* **WORK INSTRUCTIONS**
In the records below, find each line with the word "that" and copy it.

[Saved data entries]
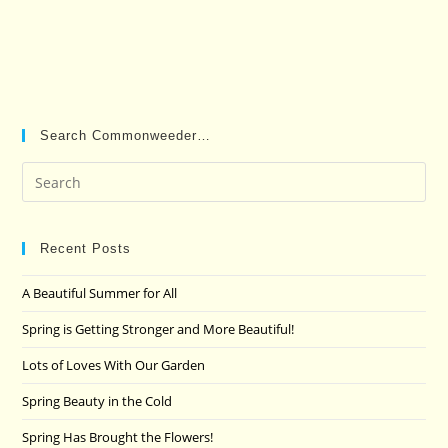
Search Commonweeder…
Pre
Es
to
clo
Recent Posts
the
A Beautiful Summer for All
sea
pan
Spring is Getting Stronger and More Beautiful!
Lots of Loves With Our Garden
Spring Beauty in the Cold
Spring Has Brought the Flowers!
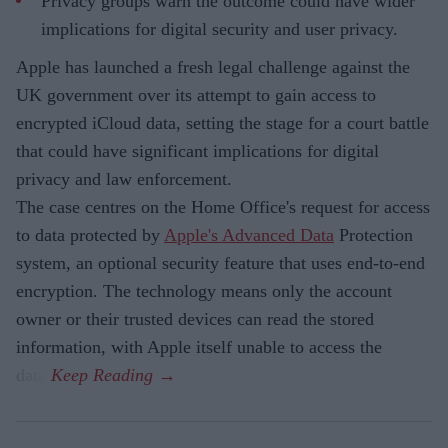
Privacy groups warn the outcome could have wider
implications for digital security and user privacy.
Apple has launched a fresh legal challenge against the
UK government over its attempt to gain access to
encrypted iCloud data, setting the stage for a court battle
that could have significant implications for digital
privacy and law enforcement.
The case centres on the Home Office's request for access
to data protected by
Apple's Advanced Data
Protection
system, an optional security feature that uses end-to-end
encryption. The technology means only the account
owner or their trusted devices can read the stored
information, with Apple itself unable to access the
data.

* **ANSWER BELOW**
that could have significant implications for digital
system, an optional security feature that uses end-to-end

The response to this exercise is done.